> Exercise
Give all of the data below again exactly, and drop the images.

BEGIN

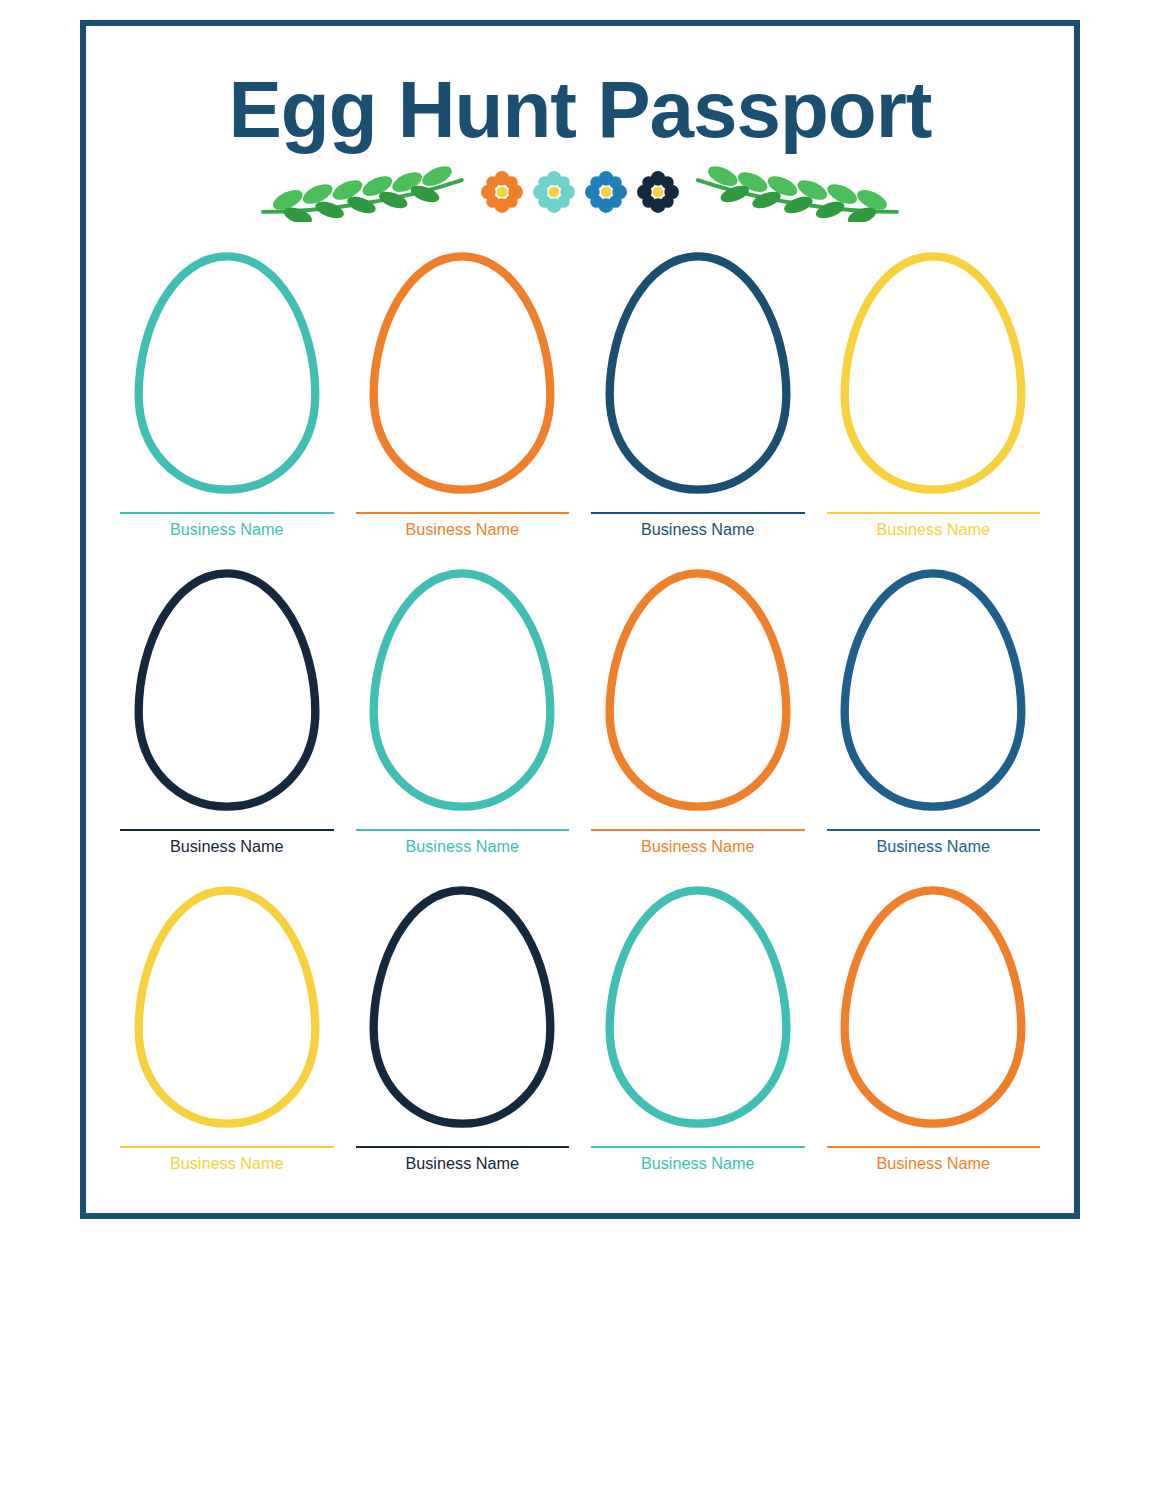Egg Hunt Passport
Business Name
Business Name
Business Name
Business Name
Business Name
Business Name
Business Name
Business Name
Business Name
Business Name
Business Name
Business Name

END

> Solution to the problem
Egg Hunt Passport
Business Name
Business Name
Business Name
Business Name
Business Name
Business Name
Business Name
Business Name
Business Name
Business Name
Business Name
Business Name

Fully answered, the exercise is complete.